Windows Server 2008 Security Guide (Online) & Windows Server 2008 Security Guide (Downloadable) - Windows Vista Security Guide (Online) & Windows Vista Security Guide (Downloadable) -
The four links above are to the Solution Accelerator series covering security within Vista and 2008. These are about far more than just auditing – they go into an overall process of making sure your attack surface is reduced across the board. They include information, recommendations, and scripts for a variety of security topics, including auditing.
Windows Server 2008 Auditing AD DS Changes Step-by-Step Guide -
Because it is so heavily changed from previous operating systems, the Directory Services auditing category was called out for special attention in a TechNet article. It covers the four new subcategories in detail:
It goes through examples, setup, as well as the Attribute Syntax limitations where you can control the lengths of strings being audited for performance versus completeness.
AUDITPOL.EXE Reference –
Auditpol.exe is a command-line tool included in Vista and 2008 for controlling auditing, especially around the new subcategories. Understanding of this tool is pretty much a requirement for making auditing work in an efficient manner. This article covers all the syntax as well as provides plenty of useful examples.
Windows Audit Team Blog (search pulling back Vista references) –
I’ve said it before and I’ll say it again – if you want an authoritative answer to a Windows auditing question, this is the place to go. The link above is actually a search URL that returns everything Vista-related, but the overall site deserves immediate bookmarking in your blog viewer of choice.

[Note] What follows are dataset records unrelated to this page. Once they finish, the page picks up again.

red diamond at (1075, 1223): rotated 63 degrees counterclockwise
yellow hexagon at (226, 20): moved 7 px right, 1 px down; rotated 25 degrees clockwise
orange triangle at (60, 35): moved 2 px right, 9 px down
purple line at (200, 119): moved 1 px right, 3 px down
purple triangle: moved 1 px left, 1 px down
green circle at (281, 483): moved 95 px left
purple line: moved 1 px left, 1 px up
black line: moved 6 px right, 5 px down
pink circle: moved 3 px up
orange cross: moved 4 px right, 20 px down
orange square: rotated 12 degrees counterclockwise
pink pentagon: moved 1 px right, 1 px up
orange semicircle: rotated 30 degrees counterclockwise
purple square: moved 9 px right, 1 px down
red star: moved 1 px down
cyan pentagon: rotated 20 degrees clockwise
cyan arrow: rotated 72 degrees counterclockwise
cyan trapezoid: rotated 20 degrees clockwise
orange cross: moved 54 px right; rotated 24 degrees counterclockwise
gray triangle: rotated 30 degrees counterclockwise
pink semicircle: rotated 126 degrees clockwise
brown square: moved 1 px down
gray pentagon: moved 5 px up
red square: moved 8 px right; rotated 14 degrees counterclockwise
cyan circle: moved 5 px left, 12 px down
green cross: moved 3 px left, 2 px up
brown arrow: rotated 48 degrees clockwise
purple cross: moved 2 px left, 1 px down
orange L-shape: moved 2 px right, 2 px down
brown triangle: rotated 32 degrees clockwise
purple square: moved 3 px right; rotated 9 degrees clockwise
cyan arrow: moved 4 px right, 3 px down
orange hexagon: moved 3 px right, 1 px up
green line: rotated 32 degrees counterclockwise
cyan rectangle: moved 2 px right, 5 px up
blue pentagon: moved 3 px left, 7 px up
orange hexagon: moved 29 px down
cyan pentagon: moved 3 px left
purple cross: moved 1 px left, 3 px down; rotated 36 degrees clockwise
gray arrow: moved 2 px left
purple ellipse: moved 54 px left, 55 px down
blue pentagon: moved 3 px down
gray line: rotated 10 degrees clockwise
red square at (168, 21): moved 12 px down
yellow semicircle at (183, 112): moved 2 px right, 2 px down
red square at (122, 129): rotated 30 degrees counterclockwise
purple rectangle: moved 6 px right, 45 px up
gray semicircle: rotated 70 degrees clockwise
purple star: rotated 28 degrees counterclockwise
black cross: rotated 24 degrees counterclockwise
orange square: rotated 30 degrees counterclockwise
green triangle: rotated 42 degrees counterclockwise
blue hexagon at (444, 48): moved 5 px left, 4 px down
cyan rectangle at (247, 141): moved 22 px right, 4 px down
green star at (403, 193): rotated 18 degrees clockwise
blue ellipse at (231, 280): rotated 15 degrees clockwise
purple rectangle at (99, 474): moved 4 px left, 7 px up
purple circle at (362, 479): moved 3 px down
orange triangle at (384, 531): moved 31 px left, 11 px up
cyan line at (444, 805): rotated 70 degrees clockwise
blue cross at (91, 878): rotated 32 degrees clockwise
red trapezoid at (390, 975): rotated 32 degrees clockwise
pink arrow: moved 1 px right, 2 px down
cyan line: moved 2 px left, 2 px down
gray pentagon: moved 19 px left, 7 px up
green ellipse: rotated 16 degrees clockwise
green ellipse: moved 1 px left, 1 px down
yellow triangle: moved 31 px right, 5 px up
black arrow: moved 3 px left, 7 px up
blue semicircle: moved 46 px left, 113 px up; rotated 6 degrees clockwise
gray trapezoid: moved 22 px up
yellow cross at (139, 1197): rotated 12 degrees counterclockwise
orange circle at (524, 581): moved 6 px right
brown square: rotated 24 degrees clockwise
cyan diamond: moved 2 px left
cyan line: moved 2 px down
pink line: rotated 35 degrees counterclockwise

Windows Server 2008 Security Resource Kit –
Finally, if you’re not opposed to dropping a little cash, the Security Resource Kit is now available for Windows Server 2008 through all major booksellers. Chapter eight is 30 pages of audit goodness written by the guy that ran the whole show, Eric Fitzgerald.
As we add more public information I’ll come back and update this post, so feel free to bookmark in your favorite browser and feed reader. If you look through all this and find that there’s something missing, please let me know and I’ll track it down.